Patterson may nonetheless have a point. As he lit the National Christmas Tree in 1964, President Lyndon Johnson said that we were living in “the most hopeful times…since Christ was born in Bethlehem.” There was neither sarcasm nor any hint of irony. No one sneered. Johnson’s optimism soon turned to denial, delusion and desperation.

While I am convinced that Patterson is on shaky historical ground, he is not without zeal. He proclaims rather loudly the matchless importance of the twelve months in question.
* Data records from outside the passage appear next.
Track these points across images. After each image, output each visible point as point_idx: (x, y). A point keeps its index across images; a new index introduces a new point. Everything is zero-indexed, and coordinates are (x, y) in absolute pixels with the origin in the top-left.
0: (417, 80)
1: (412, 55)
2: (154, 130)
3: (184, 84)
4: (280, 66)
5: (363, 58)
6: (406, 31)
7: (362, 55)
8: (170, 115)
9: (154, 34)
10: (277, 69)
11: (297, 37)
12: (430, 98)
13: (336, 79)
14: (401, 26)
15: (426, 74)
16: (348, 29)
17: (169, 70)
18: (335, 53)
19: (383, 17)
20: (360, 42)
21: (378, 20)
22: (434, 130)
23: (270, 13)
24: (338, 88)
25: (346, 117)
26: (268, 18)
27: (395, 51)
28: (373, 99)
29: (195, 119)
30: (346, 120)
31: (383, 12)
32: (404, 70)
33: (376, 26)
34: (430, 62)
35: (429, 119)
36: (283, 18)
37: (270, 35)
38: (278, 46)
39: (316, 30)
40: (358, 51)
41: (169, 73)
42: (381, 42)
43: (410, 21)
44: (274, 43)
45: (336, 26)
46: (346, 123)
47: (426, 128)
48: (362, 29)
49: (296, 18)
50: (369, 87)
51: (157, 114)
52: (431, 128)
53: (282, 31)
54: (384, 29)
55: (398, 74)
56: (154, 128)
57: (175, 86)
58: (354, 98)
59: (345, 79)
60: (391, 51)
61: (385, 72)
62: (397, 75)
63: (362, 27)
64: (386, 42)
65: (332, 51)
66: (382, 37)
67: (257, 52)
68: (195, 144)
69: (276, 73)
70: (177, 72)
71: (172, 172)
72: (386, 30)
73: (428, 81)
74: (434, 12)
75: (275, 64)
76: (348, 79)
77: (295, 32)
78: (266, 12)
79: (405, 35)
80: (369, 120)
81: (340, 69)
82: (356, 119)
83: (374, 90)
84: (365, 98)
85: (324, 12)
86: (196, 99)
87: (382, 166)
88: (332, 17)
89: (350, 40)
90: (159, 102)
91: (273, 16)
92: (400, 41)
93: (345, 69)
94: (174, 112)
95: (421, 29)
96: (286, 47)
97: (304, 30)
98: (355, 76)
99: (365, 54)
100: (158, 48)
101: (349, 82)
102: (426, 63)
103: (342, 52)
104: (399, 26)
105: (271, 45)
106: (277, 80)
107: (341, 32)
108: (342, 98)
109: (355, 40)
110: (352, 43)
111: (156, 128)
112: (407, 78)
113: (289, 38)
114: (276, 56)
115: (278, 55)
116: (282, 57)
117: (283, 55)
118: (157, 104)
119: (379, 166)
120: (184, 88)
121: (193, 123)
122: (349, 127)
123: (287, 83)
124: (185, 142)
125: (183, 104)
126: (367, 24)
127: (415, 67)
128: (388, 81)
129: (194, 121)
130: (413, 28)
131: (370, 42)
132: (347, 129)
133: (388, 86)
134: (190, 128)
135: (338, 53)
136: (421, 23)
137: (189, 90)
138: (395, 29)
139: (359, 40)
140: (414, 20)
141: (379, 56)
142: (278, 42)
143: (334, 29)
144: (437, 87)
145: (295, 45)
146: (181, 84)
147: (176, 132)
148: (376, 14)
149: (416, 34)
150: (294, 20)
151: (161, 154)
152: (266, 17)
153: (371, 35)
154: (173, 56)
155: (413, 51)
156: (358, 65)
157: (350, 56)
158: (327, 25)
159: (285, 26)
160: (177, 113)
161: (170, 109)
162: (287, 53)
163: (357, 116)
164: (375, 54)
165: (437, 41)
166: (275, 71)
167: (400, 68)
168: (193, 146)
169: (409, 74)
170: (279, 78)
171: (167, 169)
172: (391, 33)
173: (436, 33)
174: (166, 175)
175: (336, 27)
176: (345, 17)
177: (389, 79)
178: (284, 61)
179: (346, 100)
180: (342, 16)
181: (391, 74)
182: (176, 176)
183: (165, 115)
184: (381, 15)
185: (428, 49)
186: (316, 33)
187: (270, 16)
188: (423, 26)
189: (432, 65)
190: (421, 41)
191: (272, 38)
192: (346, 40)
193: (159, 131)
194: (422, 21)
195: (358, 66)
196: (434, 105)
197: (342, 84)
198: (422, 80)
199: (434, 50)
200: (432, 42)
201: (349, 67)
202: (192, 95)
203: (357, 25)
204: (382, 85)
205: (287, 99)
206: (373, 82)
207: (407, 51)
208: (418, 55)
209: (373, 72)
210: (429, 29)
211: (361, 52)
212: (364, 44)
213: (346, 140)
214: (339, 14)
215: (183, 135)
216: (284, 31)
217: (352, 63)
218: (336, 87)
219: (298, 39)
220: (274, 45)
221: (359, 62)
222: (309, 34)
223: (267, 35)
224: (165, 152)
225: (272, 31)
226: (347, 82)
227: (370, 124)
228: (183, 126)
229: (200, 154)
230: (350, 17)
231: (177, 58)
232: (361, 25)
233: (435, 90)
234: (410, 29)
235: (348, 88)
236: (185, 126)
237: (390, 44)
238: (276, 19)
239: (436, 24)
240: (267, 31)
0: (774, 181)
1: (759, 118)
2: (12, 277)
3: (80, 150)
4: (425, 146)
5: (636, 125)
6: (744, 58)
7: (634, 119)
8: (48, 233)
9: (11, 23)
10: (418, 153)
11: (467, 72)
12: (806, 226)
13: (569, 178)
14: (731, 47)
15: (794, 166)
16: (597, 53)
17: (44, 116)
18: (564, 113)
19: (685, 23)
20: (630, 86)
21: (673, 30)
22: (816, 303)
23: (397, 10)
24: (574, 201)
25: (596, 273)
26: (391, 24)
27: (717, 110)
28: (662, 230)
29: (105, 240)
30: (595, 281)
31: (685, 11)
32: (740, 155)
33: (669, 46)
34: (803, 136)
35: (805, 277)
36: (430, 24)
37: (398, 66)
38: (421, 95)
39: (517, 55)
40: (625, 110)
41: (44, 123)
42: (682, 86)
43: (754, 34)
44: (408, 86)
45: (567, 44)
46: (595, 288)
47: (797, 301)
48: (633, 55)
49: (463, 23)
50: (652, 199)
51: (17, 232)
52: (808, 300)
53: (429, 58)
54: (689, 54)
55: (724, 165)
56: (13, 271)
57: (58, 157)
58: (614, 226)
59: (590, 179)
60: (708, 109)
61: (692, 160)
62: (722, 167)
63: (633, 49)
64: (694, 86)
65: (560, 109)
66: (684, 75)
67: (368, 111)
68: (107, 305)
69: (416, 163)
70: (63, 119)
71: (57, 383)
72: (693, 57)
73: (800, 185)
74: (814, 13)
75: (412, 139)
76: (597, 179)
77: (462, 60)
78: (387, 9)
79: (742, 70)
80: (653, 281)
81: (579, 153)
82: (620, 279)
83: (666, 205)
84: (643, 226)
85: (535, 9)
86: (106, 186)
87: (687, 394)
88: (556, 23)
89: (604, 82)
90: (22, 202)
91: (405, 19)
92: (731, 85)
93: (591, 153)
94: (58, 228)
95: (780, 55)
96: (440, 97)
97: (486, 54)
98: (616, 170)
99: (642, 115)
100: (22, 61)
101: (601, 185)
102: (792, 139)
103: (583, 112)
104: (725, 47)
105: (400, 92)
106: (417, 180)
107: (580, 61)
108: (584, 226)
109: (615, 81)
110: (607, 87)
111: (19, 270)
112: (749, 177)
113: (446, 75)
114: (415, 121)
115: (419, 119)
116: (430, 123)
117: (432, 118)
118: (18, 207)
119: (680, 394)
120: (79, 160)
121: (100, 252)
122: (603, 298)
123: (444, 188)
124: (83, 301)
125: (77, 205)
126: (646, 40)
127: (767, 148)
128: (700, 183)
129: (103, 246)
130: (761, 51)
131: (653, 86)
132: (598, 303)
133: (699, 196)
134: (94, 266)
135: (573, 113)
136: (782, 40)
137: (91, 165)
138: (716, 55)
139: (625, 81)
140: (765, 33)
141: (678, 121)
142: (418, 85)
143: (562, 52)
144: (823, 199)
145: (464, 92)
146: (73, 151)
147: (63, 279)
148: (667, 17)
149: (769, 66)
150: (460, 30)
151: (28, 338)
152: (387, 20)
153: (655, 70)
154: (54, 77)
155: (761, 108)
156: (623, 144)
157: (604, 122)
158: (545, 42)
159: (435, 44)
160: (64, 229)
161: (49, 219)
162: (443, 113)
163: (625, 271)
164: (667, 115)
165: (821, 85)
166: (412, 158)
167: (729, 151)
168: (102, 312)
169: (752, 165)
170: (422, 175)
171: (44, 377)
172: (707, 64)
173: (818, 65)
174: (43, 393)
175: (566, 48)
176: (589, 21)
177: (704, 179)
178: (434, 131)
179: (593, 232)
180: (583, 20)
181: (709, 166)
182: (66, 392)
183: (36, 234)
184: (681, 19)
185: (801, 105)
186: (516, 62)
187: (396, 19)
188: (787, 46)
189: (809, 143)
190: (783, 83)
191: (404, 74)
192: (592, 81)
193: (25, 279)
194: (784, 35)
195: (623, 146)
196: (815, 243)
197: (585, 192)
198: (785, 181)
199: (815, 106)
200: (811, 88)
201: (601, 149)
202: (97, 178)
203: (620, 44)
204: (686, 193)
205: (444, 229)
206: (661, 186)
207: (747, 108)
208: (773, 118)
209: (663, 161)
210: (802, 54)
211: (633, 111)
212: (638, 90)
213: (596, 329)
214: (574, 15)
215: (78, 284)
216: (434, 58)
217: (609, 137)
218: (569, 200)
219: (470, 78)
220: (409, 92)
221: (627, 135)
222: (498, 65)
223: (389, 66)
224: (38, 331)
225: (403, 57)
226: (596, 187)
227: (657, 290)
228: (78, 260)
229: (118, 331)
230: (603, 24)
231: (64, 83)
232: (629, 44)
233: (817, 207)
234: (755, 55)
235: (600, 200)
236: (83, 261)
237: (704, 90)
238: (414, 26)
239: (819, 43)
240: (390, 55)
He distinguishes them from an earlier age of almost indolent innocence—despite the Cuban missile crisis, the first Kennedy assassination, the ubiquitous threat of nuclear war and, for the more attentive, the murders of Patrice Lumumba and Ngô Đình Diệm, the ouster of Cheddi Jagan, not to mention the rise of the National Security State, the Korean War, the military confrontation between President Dwight D. Eisenhower’s 101st Airborne Division and the National Guard of Governor Orval Faubus over the integration of Little Rock’s Central High School … and so on.

John Wilson, writing in the Christian review Books and Culture (2012), also has a point. He reminds us that, in 1965, James Patterson was thirty-years-old, had just won his first good job as an Assistant Professor at the University of Indiana and was a brand-new first-time father. Was 1965 a turning point in Patterson’s life more than in America’s culture? Was Patterson’s book just an instance of psychological projection, a bit of a meta-memoir and an expression of understandable worry? To speculate about such matters is, of course, rather pointless, but it does not add to our confidence in Patterson’s main thesis as a valid historical account. It carries the intimation that Patterson has swung his bat rather wildly and hit a foul ball.

I know I’d do the same about my transformative year 1967-1968, if I can be permitted to use an academic instead of a calendar year. I’d cite attending the first free rock concert in Toronto featuring the Jefferson Airplane, revisiting the City Lights book store in San Francisco, taking up my first academic employment in the Department of Political Science at the University of Hawai’i. I’d bring up the Tet Offensive and the murders of Martin Luther King and Bobby Kennedy. I might also reveal some dreadfully personal stuff, but I haven’t yet fully re-written the script and probably never will, for time is running out. James Patterson jotted his version down while some people were still young enough to care. He should be commended for that. He has allowed us, in Leonard Cohen’s youthful words, to “compare mythologies.”

Marcia Angell, also writing in the New York Review of Books (2013, May 9, p. 23), lately repeated the common realization that “nearly everyone over a certain age observes that time seems to pass more quickly … the rush of my days is in stark contrast to the magically endless days of my girlhood. … It’s particularly disquieting to recall that many people and places I knew no longer exist, except in my memories.” It is no less disquieting to realize that they never did.

As for Patterson’s particular revisionism, we continuously reinvent ourselves and our world—past and present. It is in our nature to tell each others stories. None are objectively true, though some may be less false than others. We are more-or-less at liberty to can call them as we see them, though some of us may feel constrained to at least try to be honest. In any case, there’s nothing to be gained by tossing James Patterson an ontological knuckle ball for a called third strike.

References:

Angell, M. (2013, May 9). What is a good life? The New York Review of Books, 21-23.

Berton, P. (1997). 1967: The Last Good Year. Toronto: Doubleday Canada.

Patterson, J. (1996). Grand Expectations: The United States, 1945-1975. New York: Oxford University Press

Sacks. O. (2013, February 7). Speak Memory. The New York Review of Books, 19-21.

Wilson, J. (2012). Eve of Destruction [Review of the book The Eve of Destruction: How 1965 Transformed America by James Patterson]. Books and Culture: A Christian Review, Retrieved 22 December, 2012 from www.booksandculture.com/articles/webexclusives/2012/december/eve-of-destruction.html.